As alternative financing concepts are required, investments in renewable energy sources can be a straightforward way for citizens to participate in energy transition [11,12,13,14]. Citizens now have the option to participate in different investment schemes and, in this way, to provide a considerable part of the capital necessary for the deployment of renewable energy [15]. In many EU countries, citizens have made substantial investments in renewable energy, thereby contributing to their country’s energy transition by allocating financial resources to energy policy implementation [16]. It is important to note, however, that in these countries, there were established mechanisms for citizen investment in renewables [17].
The promising role of citizens in financing energy transition brings forward the need to conduct more research to understand the intricacies of citizen decision-making. So far, many studies on the subject have focused on the sociodemographic, financial, and non-financial variables that affect investment decisions [11,12,13,14]. From a broader perspective, it has been observed that all investments, including those made by citizens, are resulting from rational and well-calculated decision-making. In this regard, marketers and energy developers should not be surprised that citizens tend to express rational and well-rounded preferences for renewable energy investments and, most notably, for return on investment [18,19]. Moreover, citizens, as potential RES investors, have been found to prefer investments where the certainty of financial returns is considerable [20,21]. Return on investment has also been found to be more influential to citizens’ investment decision compared to the estimated investment depreciation [20].
In addition to the factors described above, other economic factors that have a positive effect on investment decisions involve incentives, such as subsidies, tax credits, and financing aid for house improvements (in cases where the incentives are intended to induce investments in solar energy). More analytically, Vasseur and Kemp [15] indicated that incentives, along with aid for house improvements, act as strong motives for citizens to invest in residential photovoltaic systems. Conversely, the risk of the investment can act as an inhibiting factor for citizens that are principally interested in the certainty of the investment [21]. At the same time, citizens express an acute aversion to long-term investments, and it is due to this aversion that citizens feel more comfortable to invest along with energy communities or public electricity companies [21]. A recent study has confirmed that citizens as investors are very sensitive to the risk of losing the entire investment [22].
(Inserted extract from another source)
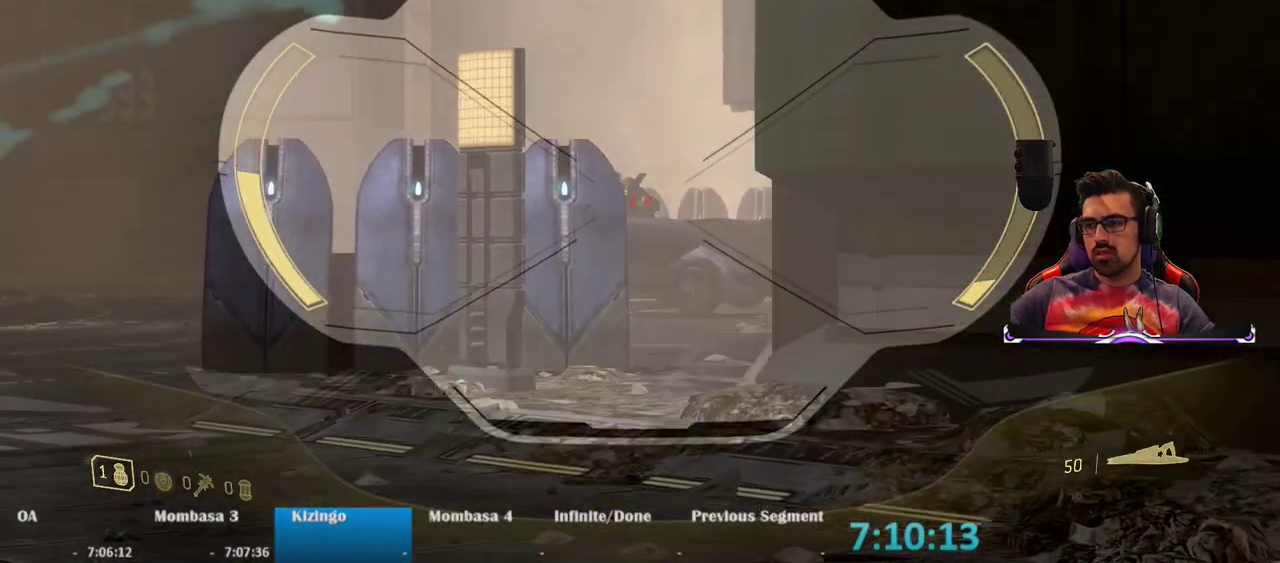
{"keys": ["s"], "mouse": ["right"], "events": [[67, "d", "up"], [400, "mouse_left", "down"], [400, "s", "down"], [500, "mouse_left", "up"]]}
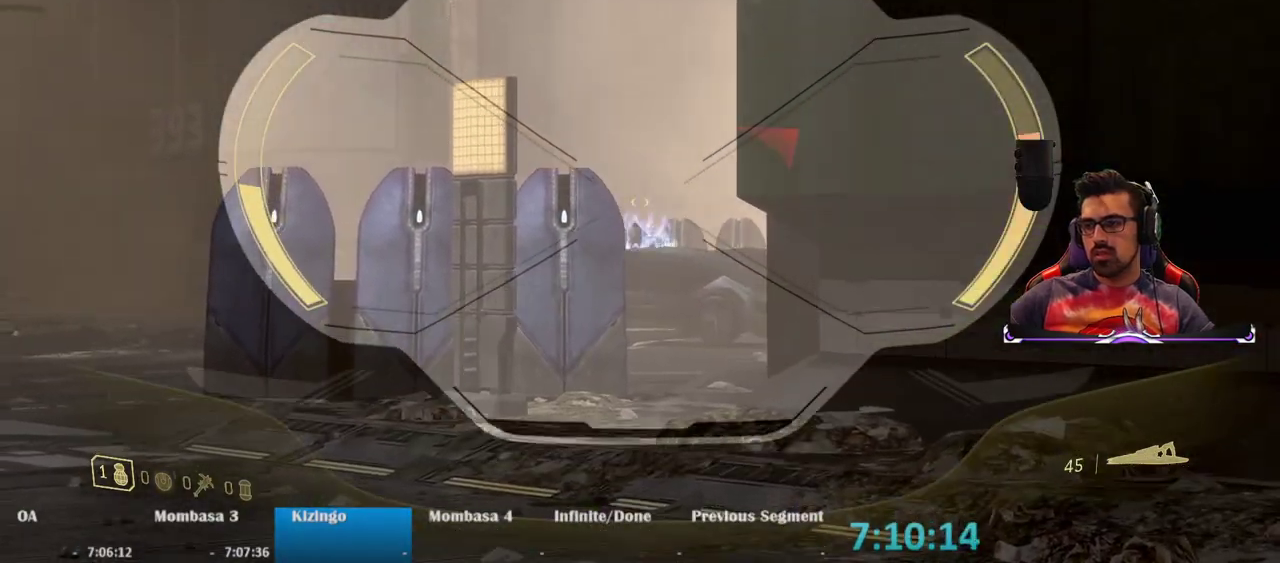
{"keys": ["s", "space"], "mouse": [], "events": [[83, "mouse_right", "up"], [283, "d", "down"], [367, "d", "up"], [417, "space", "down"]]}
Another critical economic factor in citizens’ decision-making is the cost of the investment, which, if deemed too high, acts as a barrier per se to investments in renewables [23]. The study by Vasseur and Kemp [15] indicated that the investment cost was seen as the primary obstacle to investing by the majority of respondents. In addition, around half of respondents in the same study thought that the cost must be significantly reduced for them to invest, and many of them would invest only under a highly attractive subsidy scheme [15]. The crucial role of cost in investment decision-making also accounts for high-incomers’ higher willingness to invest compared to those with fewer financial resources [24], but it also places attention on the adverse influence of insufficient savings and restricted loan access on RES investment decisions [21]. In contrast to the cost, lower anticipated household electricity costs due to RES investment act as a strong motivation for householders, especially with regard to investments in residential renewable systems. In such cases, achieving electricity cost reductions through investments in RES seems to be a strategic choice for citizens with an excess of disposable income that try to ensure lower household expenses in the future [25].
In addition to the economic factors discussed above, citizens’ investment decision is also affected by social factors. Specifically, individuals’ perceptions about their role in society and their ability to influence other society members can be a motivating factor. Schelley [26] noticed that a considerable part of citizens who had adopted residential renewable systems viewed themselves as advocates for the feasibility of residential renewable systems and believed they should set an example within their community. At the same time, the social circle of potential investors is often a strong driver because if adopters are included in it, potential investors are able not only to become acquainted with new technologies and explore their feasibility, but also discuss their concerns [27]. In addition, individuals may also be persuaded to invest if community members that are viewed as significant by the community have invested or if the investment is highly valued by most community members [28]. The strong effect of community attitudes was recently corroborated by Knauf and le Maitre [29].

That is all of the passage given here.